O que o artigo diz, na letra
O artigo 483 da CLT começa assim: o empregado poderá considerar rescindido o contrato e pleitear a devida indenização quando ocorrer uma das situações que ele lista em seguida. A rescisão indireta não é um pedido genérico de insatisfação com o emprego, é o enquadramento de um fato concreto em uma dessas hipóteses. Por isso a primeira coisa que se faz na leitura de um caso é identificar em qual alínea a situação se encaixa, e se ela se encaixa em mais de uma. Como advogado de rescisão indireta em Salvador, é essa a separação que define o que vai para a petição e o que fica de fora.
As sete alíneas do artigo 483
- Alínea a: forem exigidos serviços superiores às suas forças, defesos por lei, contrários aos bons costumes, ou alheios ao contrato.
- Alínea b: for tratado pelo empregador ou por seus superiores hierárquicos com rigor excessivo.
- Alínea c: correr perigo manifesto de mal considerável.
- Alínea d: não cumprir o empregador as obrigações do contrato.
- Alínea e: praticar o empregador ou seus prepostos, contra ele ou pessoas de sua família, ato lesivo da honra e boa fama.
- Alínea f: o empregador ou seus prepostos ofenderem-no fisicamente, salvo em caso de legítima defesa, própria ou de outrem.
- Alínea g: o empregador reduzir o seu trabalho, sendo este por peça ou tarefa, de forma a afetar sensivelmente a importância dos salários.
O parágrafo que decide se você sai agora ou continua trabalhando
O §3º do artigo 483 é o dispositivo menos conhecido e um dos mais decisivos.
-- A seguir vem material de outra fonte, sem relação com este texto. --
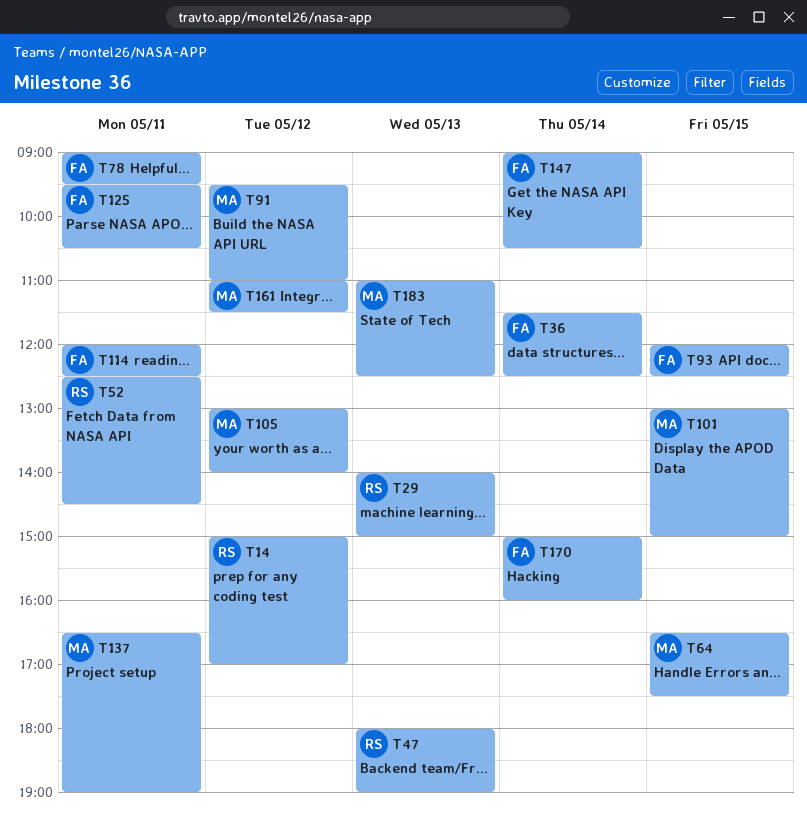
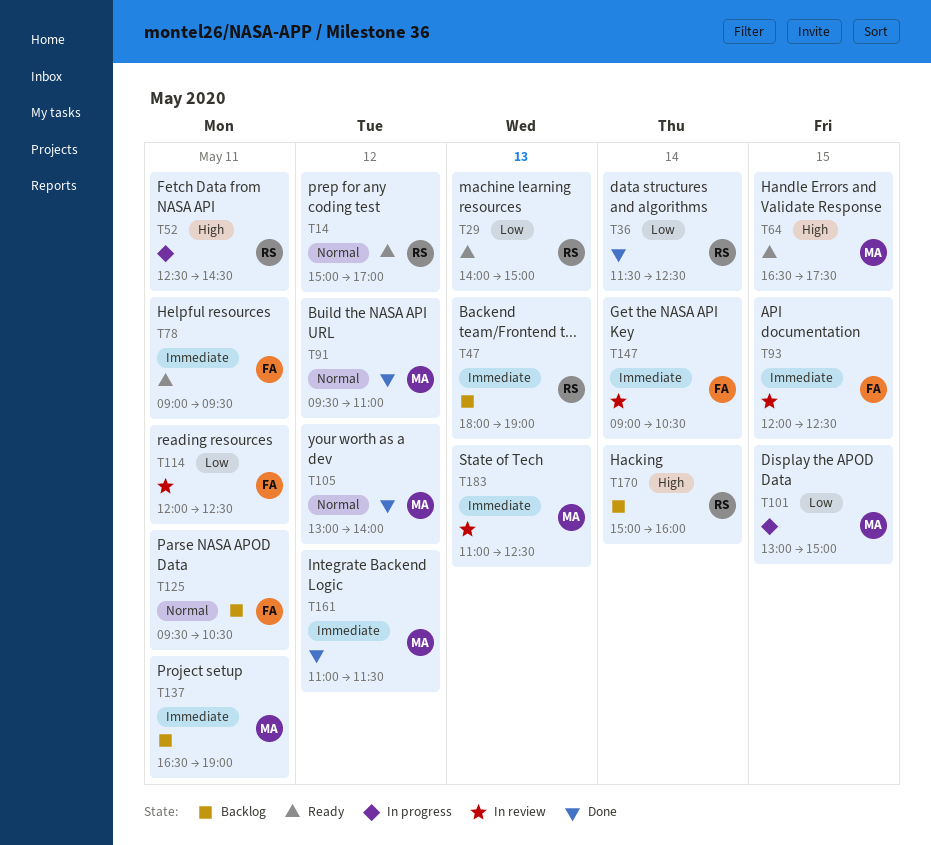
T36, owner: FA -> RS
T170, owner: FA -> RS

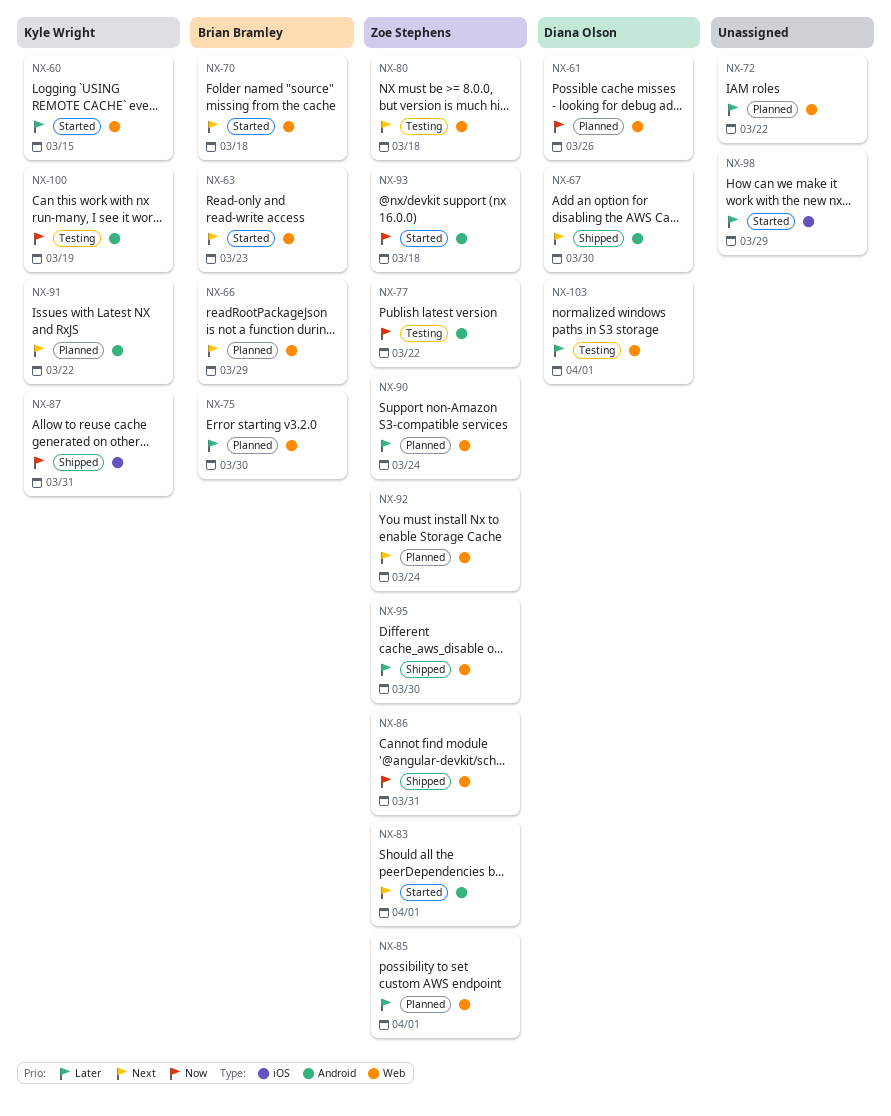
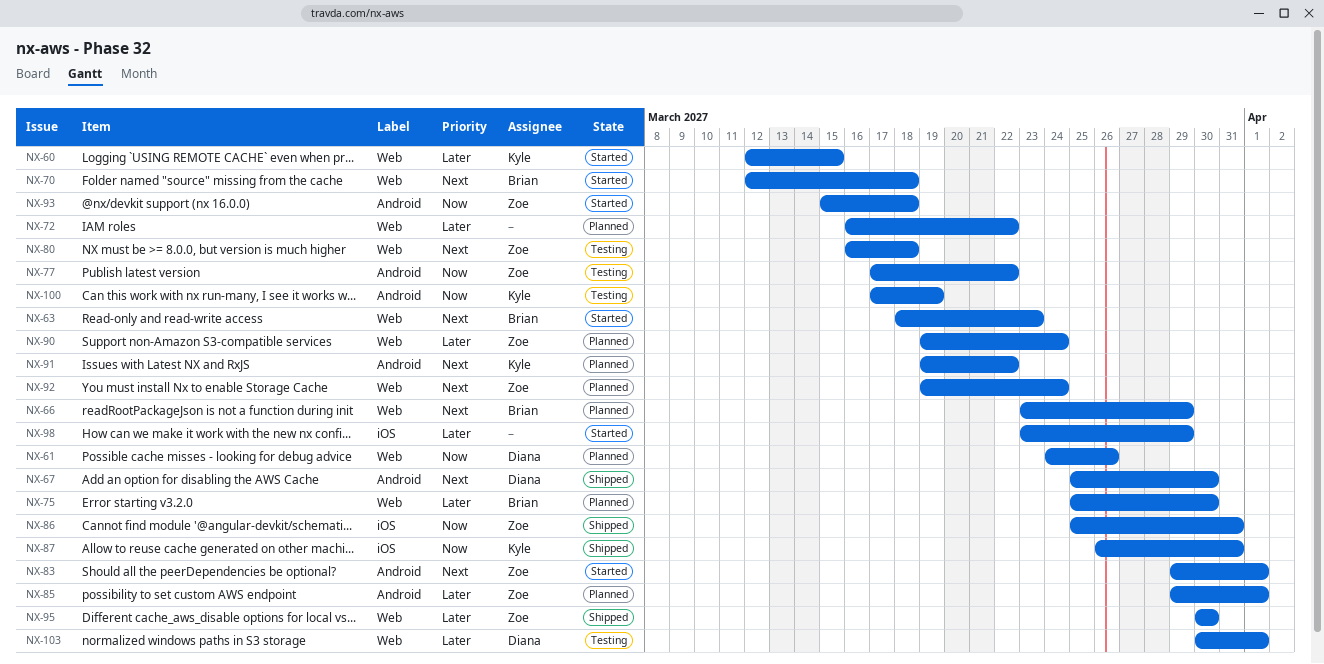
NX-85, label: Web -> Android
NX-86, label: Web -> iOS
Ele diz que nas hipóteses das letras d e g o empregado poderá pleitear a rescisão do contrato e o pagamento das respectivas indenizações permanecendo ou não no serviço até a decisão final do processo. Traduzindo: nos casos de descumprimento das obrigações do contrato, que é onde entram atraso de salário e FGTS não depositado, e nos casos de redução do trabalho por peça ou tarefa, a lei permite continuar trabalhando enquanto o pedido é julgado. Nas demais alíneas essa permanência não está prevista da mesma forma, e a escolha entre sair e ficar passa a depender do conjunto do caso.
As outras duas situações previstas no mesmo artigo
Além das sete alíneas, o artigo 483 traz dois parágrafos que costumam passar despercebidos. O §1º prevê que o empregado poderá suspender a prestação dos serviços ou rescindir o contrato quando tiver de desempenhar obrigações legais incompatíveis com a continuação do serviço. O §2º trata da morte do empregador constituído em empresa individual, hipótese em que fica facultado ao empregado rescindir o contrato de trabalho. São situações menos frequentes, mas aparecem, e reconhecê-las evita que um caso perfeitamente enquadrável seja apresentado com a fundamentação errada.
Por que a alínea escolhida muda o rumo do caso
A alínea define três coisas ao mesmo tempo: o que precisa ser provado, quem precisa provar e se há ou não a possibilidade legal de permanecer no emprego durante o processo. Rigor excessivo, na alínea b, se demonstra por repetição e por testemunho. Descumprimento de obrigações do contrato, na alínea d, se demonstra por documento, e é a hipótese com o caminho probatório mais objetivo. Perigo manifesto de mal considerável, na alínea c, costuma envolver prova técnica sobre as condições do ambiente, e é a hipótese que mais se aproxima da discussão de acidente de trabalho e doença ocupacional. Enquadrar mal no início cobra o preço na instrução, quando já não há tempo de reorganizar a prova.